Autorité, nous avons remarqué que vous n`avez pas de garde de corps, ni d`éléments de la Gendarmerie etc. Comment cela se passe lorsque vous voulez intervenir avec les forces de sécurité ?

Traditionnellement, le sous-préfet n`a pas de garde de corps en tant que tel. Il ya un gade de sous-préfecture, qui l`accompagne dans ses tournés. Ici, j`ai mon garde. Mais vous l`avez vu. Il fait office d`administrateur civil. Je n`ai pas encore eu le besoin de me faire accompagner par les Forces nouvelles (Fn). Mais, je ne crois pas qu`ils refuseraient de m`accompagner dans mes tournées. Pour le moment, ça se passe bien. Je peux même vous dire qu`à mon domicile, le Com-secteur a détaché deux éléments qui se relaient de jour, comme de nuit. Je suis sûr que si je lui demandais d`en faire davantage, il ne refuserait pas.


Il nous revient que les populations de Sipilou ne savent pas où s`arrête la Côte d`Ivoire et où commence la Guinée. Qu`en est-il exactement ?

Il y a que le village de Koulalé est proche de la Guinée. Et là-bas, il y a un campement d`Ivoiriens qui a été créé, du nom de Kpéaba. C`est ce secteur qui rencontre les difficultés que vous évoquez tantôt. Avant la crise, c`est très souvent que les Guinéens, quand ils ne sont pas contents, se lèvent et viennent mettre leur drapeau en terre ivoirienne. Et les Ivoiriens aussi de les déplacer. Ayant compris la menace, l`Etat ivoirien y avait envoyé un détachement de gendarmes et de militaires pour veiller au respect de la limite. Aujourd`hui, avec la guerre, on ne peut plus rien faire. Mais je dois avouer que ce problème n`a plus resurgi.


Est-ce à dire que vous avez rencontré certaines autorités guinéennes pour en parler ?

Non, pas encore. Disons que dans le cadre de la fête nationale, j`ai adressé un courrier au sous-préfet guinéen de Tounkara et de Kaba voisin, pour les inviter à la fête, afin d`améliorer nos relations. Ils n`ont pas répondu présent. C`est seulement le Commissaire de Kaba, à la frontière, qui est venu. Nous avons échangé avec lui. C`était bien. Et je pense que de cette manière-là, nous pourrons, plus tard, améliorer nos relations. J`entends même effectuer une visite en Guinée. Ce n`est pas encore officiel. Parce qu`il faut l`autorisation de la tutelle, le ministère de l`Intérieur et celui des Affaires étrangères. Mais ce serait bien de le faire, pour savoir comment nous pouvons ensemble améliorer nos relations.

Consignes:
**1)** Relevez tous les noms de lieux cités dans l'entretien avec le sous-préfet, dans leur ordre d'apparition.
**2)** Résumez l'entretien avec le sous-préfet en trois phrases.
**3)** Reprenez l'entretien avec le sous-préfet à la suite de sa dernière réponse.

Données brutes:
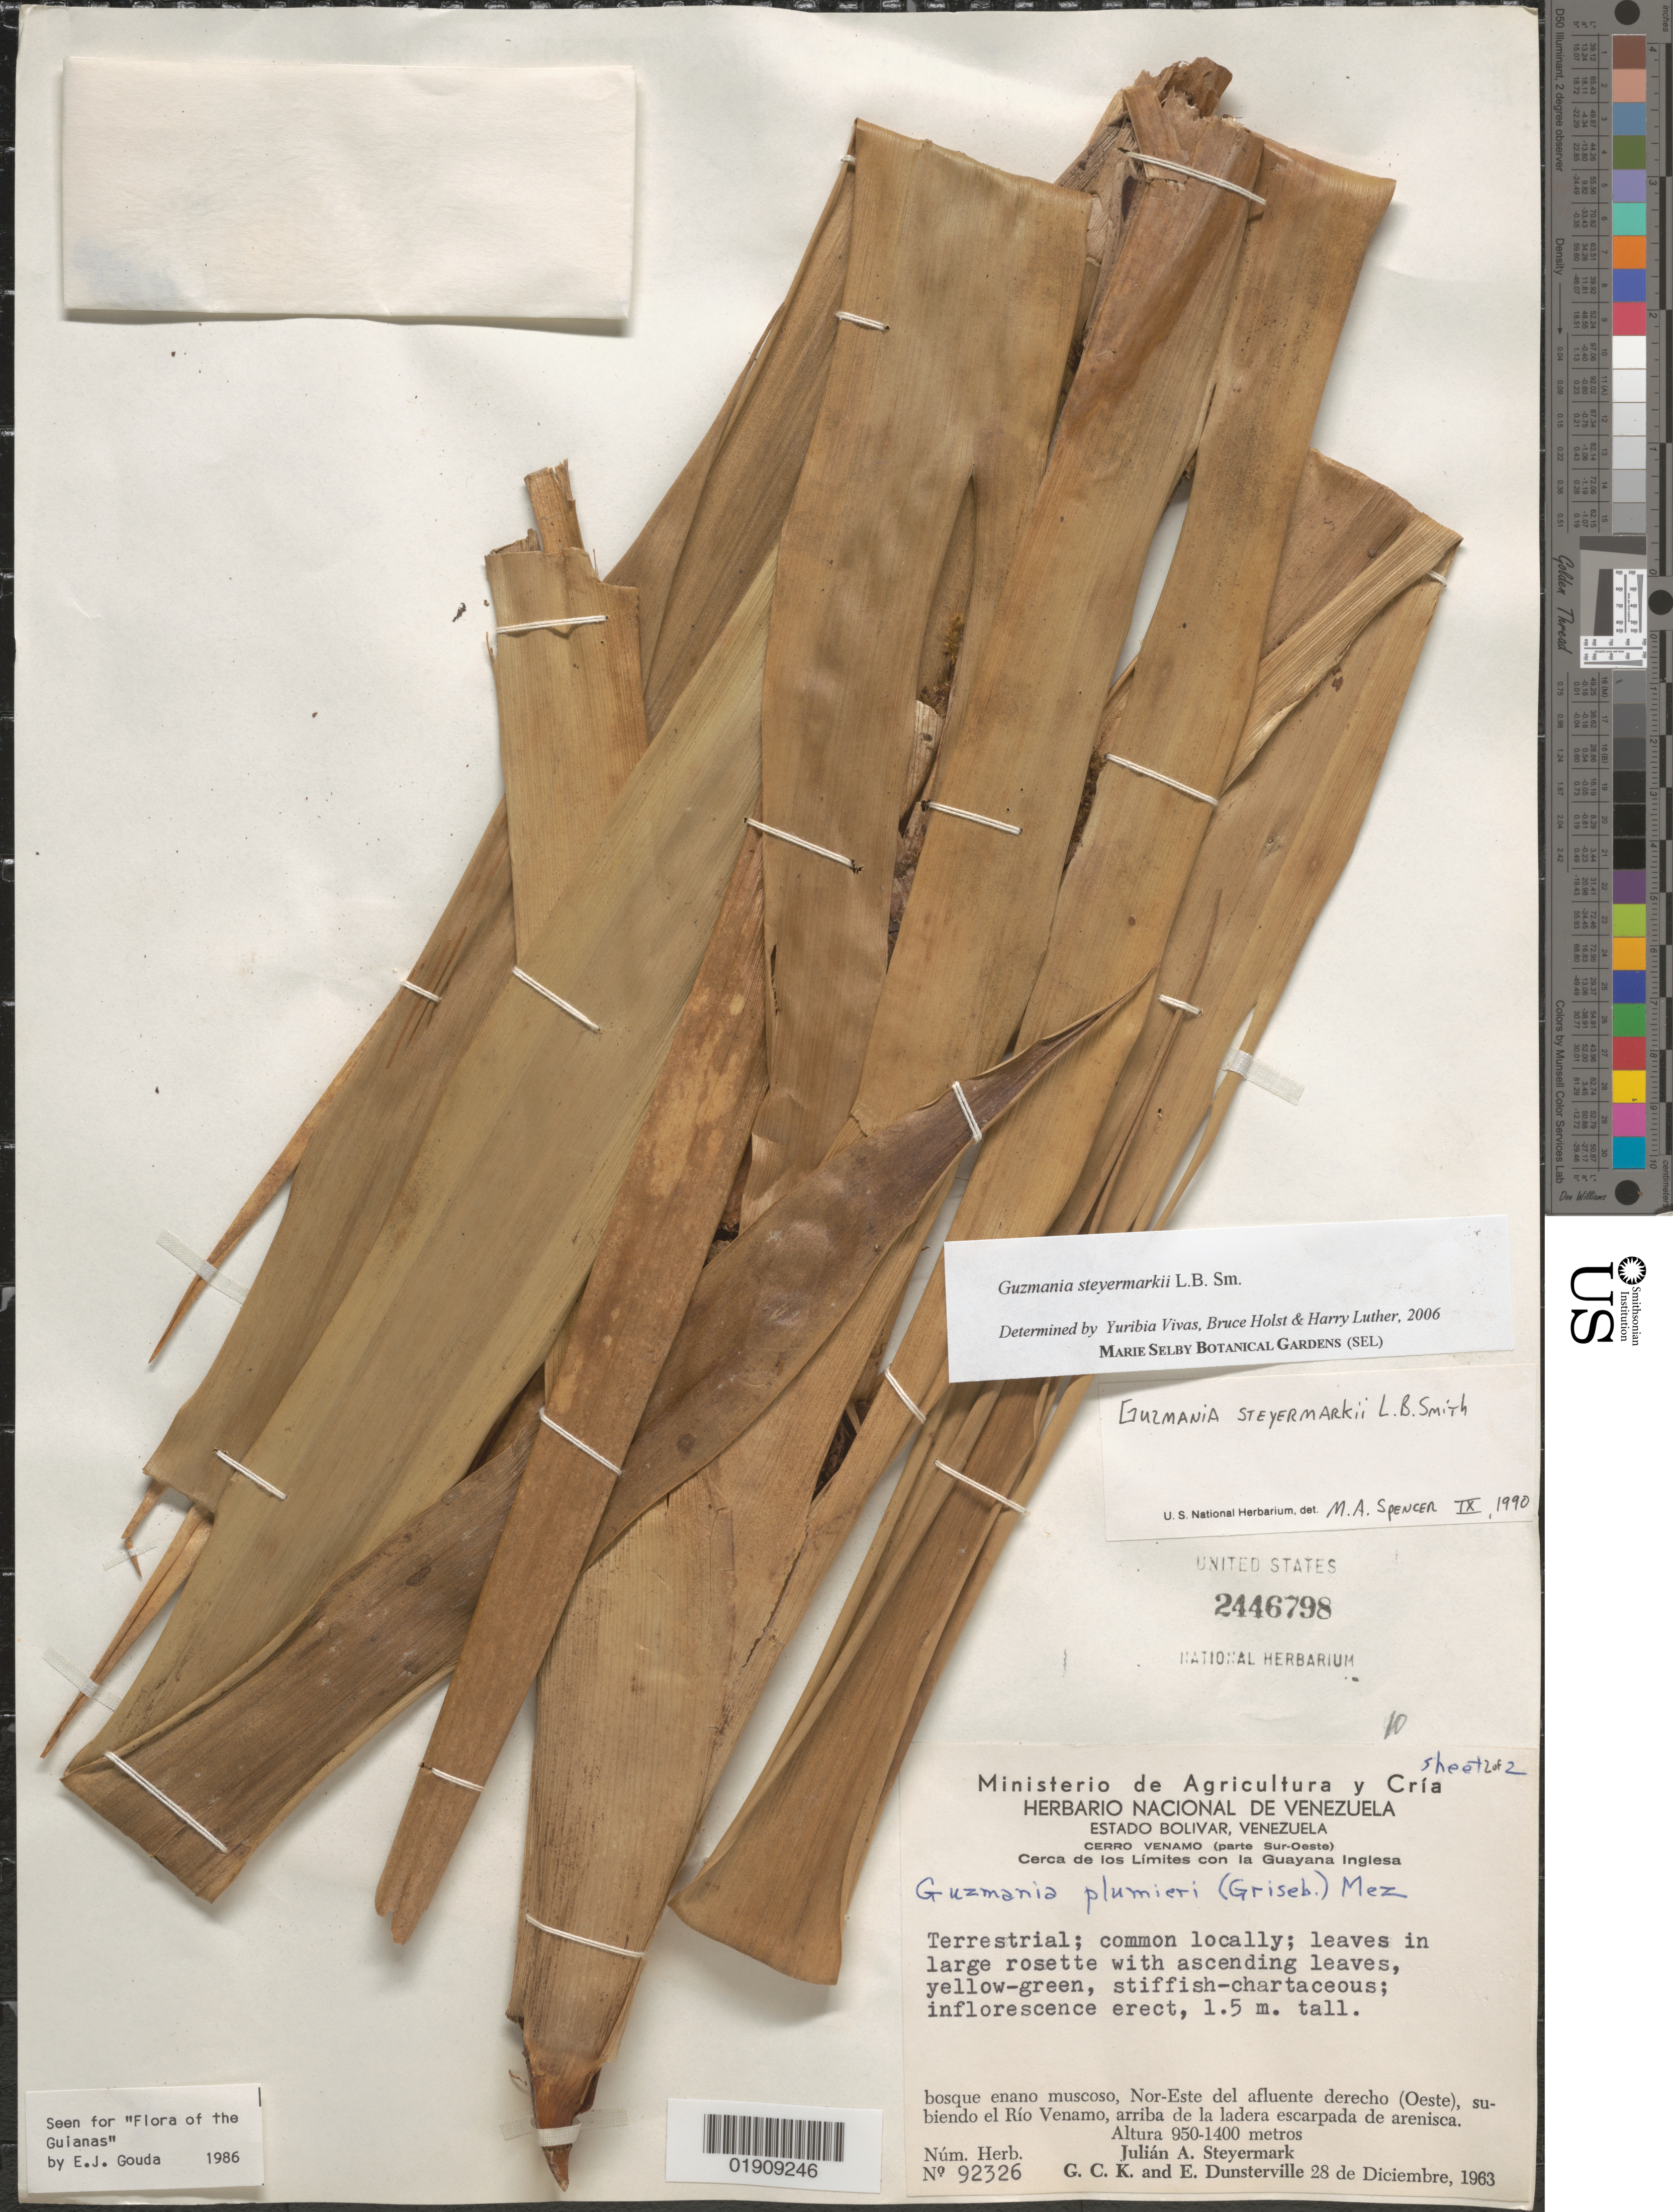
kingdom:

Réponses:
**1)** Sipilou, Côte d'Ivoire, Guinée, Koulalé, Kpéaba, Tounkara, Kaba

**2)** Le sous-préfet explique qu'il n'a pas de garde du corps mais un garde de sous-préfecture, et que deux éléments détachés par le Com-secteur se relaient à son domicile. Il indique qu'avant la crise, le secteur de Kpéaba, près de Koulalé, a connu des différends avec des Guinéens qui venaient planter leur drapeau en terre ivoirienne, problème qui n'a plus resurgi depuis. Il ajoute qu'il a invité les sous-préfets guinéens de Tounkara et de Kaba à la fête nationale, que seul le Commissaire de Kaba est venu, et qu'il envisage une visite en Guinée soumise à l'autorisation de la tutelle.

**3)**
Est-ce que les Ivoiriens n`ont pas le sentiment d`être envahis dans cette zone ?

Il n`y a pas de problèmes. Les populations vivent en harmonie. Ce sont les frontières qui les ont séparés. Dans la mesure où les populations de Sipilou et celles de la Guinée voisine se marient entre elles. C`est en tout cas, ce qui m`a été dit, quand j`ai pris fonction ici. C`est un véritable brassage de populations. Soyez-en rassuré.


Bientôt les listes électorales seront affichées ici à Sipilou aussi. Et jusqu`à présent, le Cci n`est pas présent dans votre circonscription, pour leur sécurisation. N`avez-vous pas d`inquiétudes à ce niveau ?

Disons que ce n`est pas aujourd`hui, qu`on aurait eu les inquiétudes. Depuis les audiences foraines, il nous a été dit qu`on nous enverrait des éléments du Centre de commandement intégré (Cci). On n`en a pas vus. Et on a travaillé sans eux. Dans le cadre de l`identification et de l`enrôlement, on nous a encore promis des éléments du Cci. On n`en a jamais vus. La seule fois où j`ai vu un détachement du Cci, c`était en avril, où le détachement de militaires est venu dire qu`étant basé à Touba, ce sont eux qui avaient droit de regard sur le sol de Sipilou. Ils sont donc venus pour se faire connaître. Ils ont passé plus de deux heures de temps avec les éléments des Fn et ils sont repartis. Ils ne sont plus jamais revenus. Viendront-ils un jour ou pas ? En tout cas, toutes les opérations se sont déroulées ici, sans aucun élément du Cci.

Par Frimo K. Djipro
koukoudf@yahoo.fr
(Envoyé spécial à Sipilou)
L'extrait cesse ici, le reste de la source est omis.